While expatriate turnout in 2018 was low, at close to 47,000, Mr Sleem said this number was expected to at least double in 2022.
“It’s a real threat,” he said. “Some candidates win seats with as little as 77 votes.” At 56.4 per cent, expatriate turnout was slightly higher in 2018 than for in-country residents, 49.2 per cent.
At the time, only one member of civil society was elected to Parliament. More independents in 2022 would represent a headache for Hezbollah, said Mr Daoud.
“They’d rather not deal with more opposing voices as Lebanon’s fragility increases,” he said. “Even so-called pro-western traditional political parties like the Future Movement and the PSP [Progressive Socialist Party] talk a big game but have to play ball.”

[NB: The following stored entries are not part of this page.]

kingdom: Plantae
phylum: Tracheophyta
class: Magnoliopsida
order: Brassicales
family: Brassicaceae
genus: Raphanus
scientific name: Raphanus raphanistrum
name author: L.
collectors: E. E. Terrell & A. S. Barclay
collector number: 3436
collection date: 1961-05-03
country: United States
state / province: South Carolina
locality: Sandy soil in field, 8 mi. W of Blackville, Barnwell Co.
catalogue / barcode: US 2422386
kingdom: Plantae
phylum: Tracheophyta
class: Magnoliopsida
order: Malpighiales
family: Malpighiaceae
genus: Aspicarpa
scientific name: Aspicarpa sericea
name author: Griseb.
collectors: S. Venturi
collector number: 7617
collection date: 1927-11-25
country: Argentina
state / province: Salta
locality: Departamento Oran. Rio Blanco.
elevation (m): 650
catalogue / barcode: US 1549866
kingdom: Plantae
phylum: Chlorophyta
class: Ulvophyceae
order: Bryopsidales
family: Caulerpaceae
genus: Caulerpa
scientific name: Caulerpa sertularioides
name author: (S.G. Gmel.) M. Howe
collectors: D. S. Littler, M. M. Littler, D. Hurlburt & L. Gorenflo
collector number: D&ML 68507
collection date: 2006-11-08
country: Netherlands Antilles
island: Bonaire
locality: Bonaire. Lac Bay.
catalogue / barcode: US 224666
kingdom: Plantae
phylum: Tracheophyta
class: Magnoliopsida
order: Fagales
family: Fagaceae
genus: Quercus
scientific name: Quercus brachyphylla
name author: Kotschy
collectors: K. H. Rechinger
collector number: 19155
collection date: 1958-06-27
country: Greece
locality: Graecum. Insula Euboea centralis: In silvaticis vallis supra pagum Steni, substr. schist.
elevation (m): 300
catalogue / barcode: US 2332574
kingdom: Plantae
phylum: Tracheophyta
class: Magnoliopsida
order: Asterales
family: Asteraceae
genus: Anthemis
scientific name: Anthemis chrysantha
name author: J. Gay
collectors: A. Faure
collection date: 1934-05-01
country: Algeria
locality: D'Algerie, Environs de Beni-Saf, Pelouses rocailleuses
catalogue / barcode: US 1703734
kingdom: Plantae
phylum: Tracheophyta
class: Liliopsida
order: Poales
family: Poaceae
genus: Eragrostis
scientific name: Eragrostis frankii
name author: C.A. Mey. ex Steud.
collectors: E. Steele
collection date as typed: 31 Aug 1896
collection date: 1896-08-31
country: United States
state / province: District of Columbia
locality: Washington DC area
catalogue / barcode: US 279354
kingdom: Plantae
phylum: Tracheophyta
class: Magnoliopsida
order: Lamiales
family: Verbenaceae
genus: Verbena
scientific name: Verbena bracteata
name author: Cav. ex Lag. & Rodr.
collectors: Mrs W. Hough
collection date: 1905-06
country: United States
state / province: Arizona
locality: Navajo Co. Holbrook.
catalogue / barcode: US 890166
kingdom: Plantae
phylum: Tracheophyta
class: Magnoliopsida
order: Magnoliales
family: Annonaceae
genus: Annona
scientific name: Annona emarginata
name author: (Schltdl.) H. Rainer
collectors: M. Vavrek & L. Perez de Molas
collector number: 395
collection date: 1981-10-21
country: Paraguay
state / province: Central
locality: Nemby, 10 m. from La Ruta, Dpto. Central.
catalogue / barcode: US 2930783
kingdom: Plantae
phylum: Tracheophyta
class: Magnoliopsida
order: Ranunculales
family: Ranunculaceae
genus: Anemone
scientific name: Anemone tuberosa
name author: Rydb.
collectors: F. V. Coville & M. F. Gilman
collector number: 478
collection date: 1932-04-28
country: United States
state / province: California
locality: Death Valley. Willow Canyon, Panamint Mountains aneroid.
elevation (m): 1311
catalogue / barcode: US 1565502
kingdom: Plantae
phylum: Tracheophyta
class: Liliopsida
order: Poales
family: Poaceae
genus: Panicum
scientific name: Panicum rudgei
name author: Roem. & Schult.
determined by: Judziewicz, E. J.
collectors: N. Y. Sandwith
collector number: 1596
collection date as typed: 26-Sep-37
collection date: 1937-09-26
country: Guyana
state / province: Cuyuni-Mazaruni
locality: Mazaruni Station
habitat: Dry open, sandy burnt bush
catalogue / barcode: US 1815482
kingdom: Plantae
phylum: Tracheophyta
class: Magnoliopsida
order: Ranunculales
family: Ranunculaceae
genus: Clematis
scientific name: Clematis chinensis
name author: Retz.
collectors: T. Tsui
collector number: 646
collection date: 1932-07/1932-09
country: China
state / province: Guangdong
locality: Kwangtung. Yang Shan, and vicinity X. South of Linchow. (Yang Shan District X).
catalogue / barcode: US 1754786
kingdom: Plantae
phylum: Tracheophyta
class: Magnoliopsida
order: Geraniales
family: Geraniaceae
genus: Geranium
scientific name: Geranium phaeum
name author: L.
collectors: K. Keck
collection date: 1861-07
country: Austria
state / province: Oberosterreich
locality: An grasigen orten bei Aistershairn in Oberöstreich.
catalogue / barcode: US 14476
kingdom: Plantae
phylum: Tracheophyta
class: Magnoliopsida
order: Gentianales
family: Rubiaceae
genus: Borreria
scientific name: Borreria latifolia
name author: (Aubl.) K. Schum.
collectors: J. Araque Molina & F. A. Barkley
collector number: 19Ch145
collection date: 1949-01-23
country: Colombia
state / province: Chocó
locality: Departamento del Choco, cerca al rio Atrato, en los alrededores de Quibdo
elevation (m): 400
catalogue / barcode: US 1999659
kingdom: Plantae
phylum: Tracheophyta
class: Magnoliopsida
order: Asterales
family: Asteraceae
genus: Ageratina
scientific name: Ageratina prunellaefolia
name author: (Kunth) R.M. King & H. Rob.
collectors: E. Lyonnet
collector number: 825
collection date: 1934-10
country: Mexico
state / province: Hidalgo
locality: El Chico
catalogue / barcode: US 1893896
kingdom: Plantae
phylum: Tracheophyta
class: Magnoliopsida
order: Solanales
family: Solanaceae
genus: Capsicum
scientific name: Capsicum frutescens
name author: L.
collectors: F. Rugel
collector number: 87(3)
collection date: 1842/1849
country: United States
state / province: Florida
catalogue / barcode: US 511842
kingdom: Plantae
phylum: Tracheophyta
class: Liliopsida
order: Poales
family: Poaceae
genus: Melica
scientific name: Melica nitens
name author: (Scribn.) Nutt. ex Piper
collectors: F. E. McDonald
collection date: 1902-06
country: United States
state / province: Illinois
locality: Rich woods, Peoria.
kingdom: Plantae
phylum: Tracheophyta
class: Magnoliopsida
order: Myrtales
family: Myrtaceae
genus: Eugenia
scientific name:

Cancelling the vote altogether would come as a disappointment for expatriates, both young and old, said John Zabbal, 25, a law student in Canada. His father, who left Lebanon decades ago and voted in 2018 for a traditional party, plans to back reformists this time around.
“For sure, he’ll give the youth a chance. You’re not going to vote for the same people again and again and expect different results, right?”